----- Dataset records -----

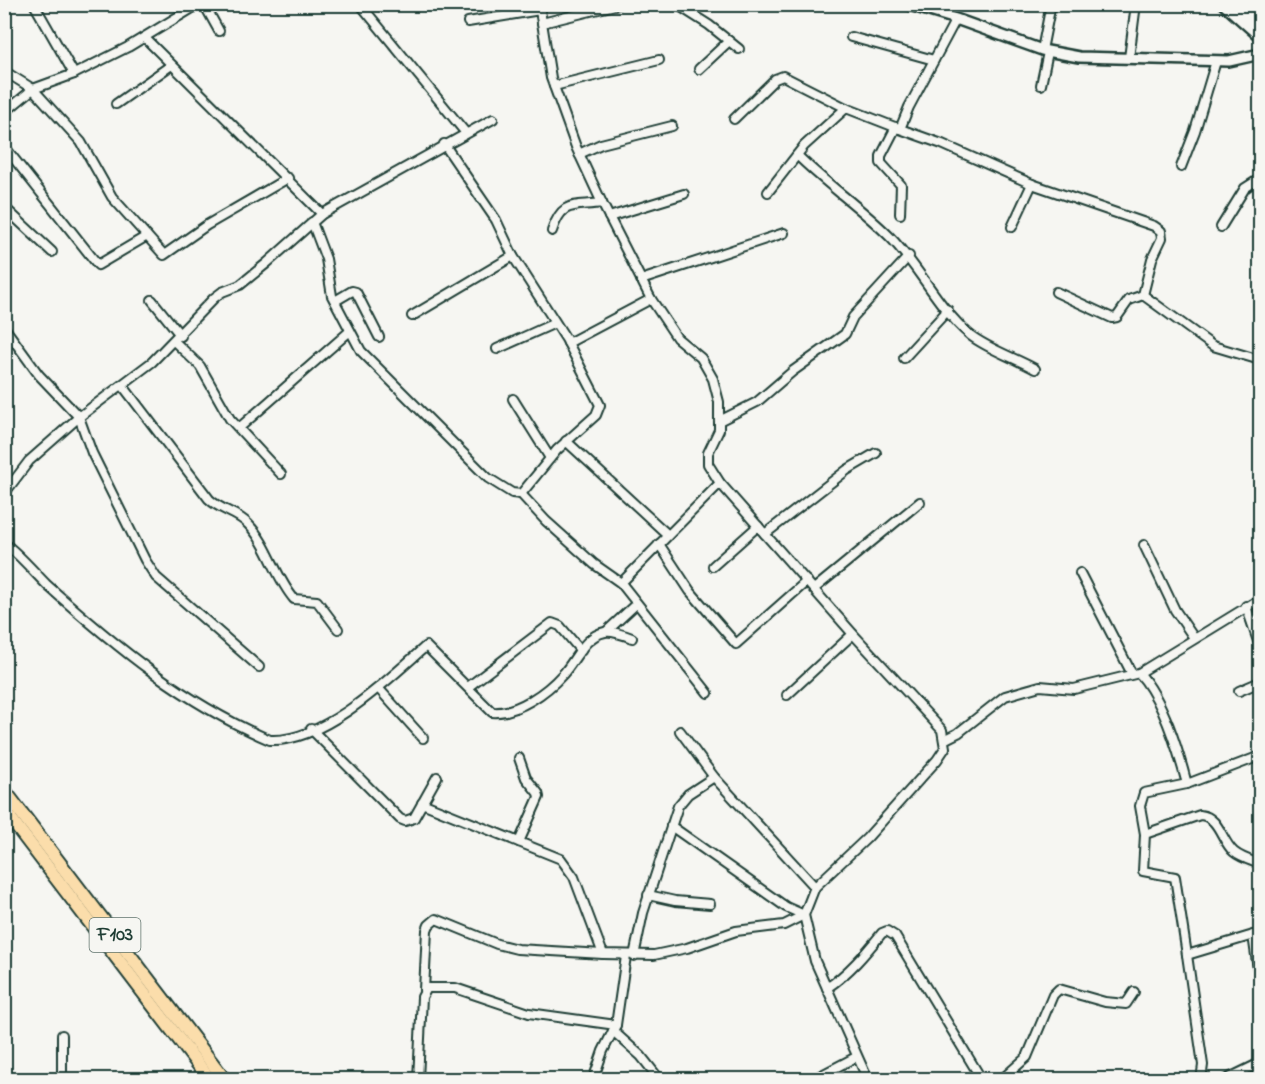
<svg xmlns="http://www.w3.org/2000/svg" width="1265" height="1084" font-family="'Indie Flower',sans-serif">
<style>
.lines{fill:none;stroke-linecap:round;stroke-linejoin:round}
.minor-casing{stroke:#1f3d34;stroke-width:12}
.tertiary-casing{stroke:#1f3d34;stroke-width:14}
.secondary-casing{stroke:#1f3d34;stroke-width:15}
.primary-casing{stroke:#1f3d34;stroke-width:16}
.minor{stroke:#f6f6f2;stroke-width:8}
.tertiary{stroke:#f6f6f2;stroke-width:9}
.secondary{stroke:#f6f6f2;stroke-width:10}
.primary{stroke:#fbddab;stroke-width:12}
.labels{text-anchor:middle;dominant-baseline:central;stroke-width:6;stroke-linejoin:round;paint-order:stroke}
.shield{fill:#f6f6f2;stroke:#60746d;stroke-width:1.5}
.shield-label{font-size:20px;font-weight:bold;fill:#1f3d34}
</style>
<rect width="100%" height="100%" fill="#f6f6f2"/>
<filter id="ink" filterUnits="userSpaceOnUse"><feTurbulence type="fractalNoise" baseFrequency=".0167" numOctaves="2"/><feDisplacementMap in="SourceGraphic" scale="12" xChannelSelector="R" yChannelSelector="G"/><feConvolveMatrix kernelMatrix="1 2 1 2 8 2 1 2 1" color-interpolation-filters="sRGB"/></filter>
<g filter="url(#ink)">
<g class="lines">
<!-- minor casing -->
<g class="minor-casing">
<g id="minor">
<polyline points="34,4 74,74"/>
<polyline points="204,4 219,31"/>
<polyline points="360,4 465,132"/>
<polyline points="539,4 551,78 576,147 602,203 651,299 677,338 701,358 713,379 719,402 719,430 708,453 708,464 720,483 853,634 942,730 945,748 937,760 867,838 815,887 804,915 815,961 868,1080"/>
<polyline points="676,4 709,25 739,49"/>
<polyline points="938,13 944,4"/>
<polyline points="956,19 909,107 900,129 942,144 1032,184 1154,226 1161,231 1162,238 1152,259 1143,295 1129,300 1117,317 1112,318 1056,292"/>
<polyline points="468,22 540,10"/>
<polyline points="542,23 619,4"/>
<polyline points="851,37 934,60"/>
<polyline points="145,38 322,214"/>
<polyline points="1042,50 1051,4"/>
<polyline points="1129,58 1136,4"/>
<polyline points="699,69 729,41"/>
<polyline points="4,71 33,89 81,142 112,197 164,255 207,225 288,178"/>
<polyline points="1041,85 1048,52"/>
<polyline points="554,86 659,60"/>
<polyline points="116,104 170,66"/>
<polyline points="4,113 33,89 74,74 128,47 199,4"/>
<polyline points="734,119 775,79 783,76 846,108 900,129"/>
<polyline points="896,127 881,156 881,163 901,185 900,214"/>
<polyline points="4,146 98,265 147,236"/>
<polyline points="579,154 601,144 672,126"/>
<path d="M797,155C826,184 860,207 889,236C919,266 938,308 970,335C988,349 1015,358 1035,369"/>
<polyline points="1181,167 1195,131 1216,61"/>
<polyline points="768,192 804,146 846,108"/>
<polyline points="4,207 52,252"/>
<polyline points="609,217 684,194"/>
<polyline points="312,222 326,259 332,296 361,351 488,478 512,493 521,494 557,450 596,415 600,405 566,339 513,256 496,220 444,144"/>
<polyline points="1012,227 1032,184"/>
<polyline points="1221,227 1245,188 1256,181 1260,182"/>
<path d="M552,231C562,200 573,207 602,203"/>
<polyline points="641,280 784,233"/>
<polyline points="1143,295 1213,346 1260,360"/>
<polyline points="152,300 181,336"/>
<polyline points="335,301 352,291 356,292 379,337"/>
<polyline points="412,316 513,256"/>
<polyline points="4,327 39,375 79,417 92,453 145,560 156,577 259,667"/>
<polyline points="175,342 200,366 230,419 281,474"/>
<polyline points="568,343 651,299"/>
<polyline points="497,349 555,323"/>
<polyline points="904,358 948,310"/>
<path d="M123,386L209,499C221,511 237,512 248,524C269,545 275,577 294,599L317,601L338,629"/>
<polyline points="513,399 550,458"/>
<polyline points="719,421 757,402 793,371 845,334 853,317 909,256"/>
<polyline points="239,428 350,331"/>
<polyline points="566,441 668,535"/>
<polyline points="4,494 29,461 79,417 152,362 214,298 222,292 240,285 267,263 322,214 493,119"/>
<polyline points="521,494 546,521 594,564 621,583 708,693"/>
<polyline points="765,534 847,470 876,453"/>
<path d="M4,543C20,555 33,571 47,585C115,646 185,704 270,740C323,743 389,679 426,646L492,712C517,714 547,692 563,674C576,660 584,636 605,632C613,631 624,635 632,638"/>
<polyline points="659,544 690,591 736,644 807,581"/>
<polyline points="1144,545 1175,610 1194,638"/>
<polyline points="713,566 758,526"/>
<polyline points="1080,573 1132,674"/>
<polyline points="621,583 720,483"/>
<polyline points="814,589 920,502"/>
<polyline points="1246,606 1260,647"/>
<polyline points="607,631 636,604"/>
<polyline points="1139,673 1260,599"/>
<polyline points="468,687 552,623 560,626 581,651"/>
<polyline points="379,689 423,738"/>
<polyline points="1239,691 1260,682"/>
<polyline points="787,695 853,634"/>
<polyline points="311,729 400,819 405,821 414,818 437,777"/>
<polyline points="680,731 714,777 815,887"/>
<path d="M944,740L958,733L1005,696L1040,686L1074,689L1139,673C1163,699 1178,750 1187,784L1144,793L1140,806L1145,834"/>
<polyline points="1187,784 1260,756"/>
<polyline points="422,803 561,859 574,877 603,954 654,955 687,948 736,931 784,925 804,915"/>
<polyline points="671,826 786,907 804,915"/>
<polyline points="519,842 539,797 538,793 526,778 519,758"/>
<path d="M1260,864C1252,861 1241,858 1234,852C1221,841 1220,817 1200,815L1145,834L1143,871L1175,877L1187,955L1260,933"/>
<polyline points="648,895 675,901 710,904"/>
<polyline points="1253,935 1260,984"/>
<polyline points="1187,955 1203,1065 1201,1080"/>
<polyline points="634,956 643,913 678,806 688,794 714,777"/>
<path d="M827,988C849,973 865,954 882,933L887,931L895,936L982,1080"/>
<polyline points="424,990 427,930 429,925 436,919 497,944 517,949 603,954"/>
<polyline points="613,1031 641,1056 660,1080"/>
<polyline points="62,1080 62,1035"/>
<polyline points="418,1080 422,997 427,988 455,988 529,1013 616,1025"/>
<polyline points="593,1080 603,1051 616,1025 626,956"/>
<polyline points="812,1080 856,1057"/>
<polyline points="1001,1080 1027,1057 1053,995 1059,989 1105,1002 1126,1004 1134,992"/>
<polyline points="1225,1080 1260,1063"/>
</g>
</g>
<!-- tertiary casing -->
<g class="tertiary-casing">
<polyline id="tertiary" points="906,4 956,19 1042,50 1079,57 1229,61 1260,54"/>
</g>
<!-- secondary casing -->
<g class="secondary-casing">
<g id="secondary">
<polyline points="1224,4 1260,36"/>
<polyline points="1238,4 1260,24"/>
</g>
</g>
<!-- primary casing -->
<g class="primary-casing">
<g id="primary">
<polyline points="4,790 225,1080"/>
<polyline points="4,810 210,1080"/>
</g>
</g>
<!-- minor -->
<use href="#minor" class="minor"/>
<!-- tertiary -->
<use href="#tertiary" class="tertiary"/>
<!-- secondary -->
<use href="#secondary" class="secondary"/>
<!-- primary -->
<use href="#primary" class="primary"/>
</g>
</g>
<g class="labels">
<!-- shield labels -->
<rect class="shield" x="89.5" y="918" width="51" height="34" rx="4.5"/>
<g class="shield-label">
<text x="115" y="935">F103</text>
</g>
</g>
<!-- margin -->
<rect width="1265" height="1084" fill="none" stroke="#f6f6f2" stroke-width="24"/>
<rect x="12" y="12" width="1241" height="1060" fill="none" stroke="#1f3d34" stroke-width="2" filter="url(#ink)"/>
</svg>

-----

__Task directions__.
Find the string "lines" in the records, then copy each line where it occurs.

__Written response__.
.lines{fill:none;stroke-linecap:round;stroke-linejoin:round}
<g class="lines">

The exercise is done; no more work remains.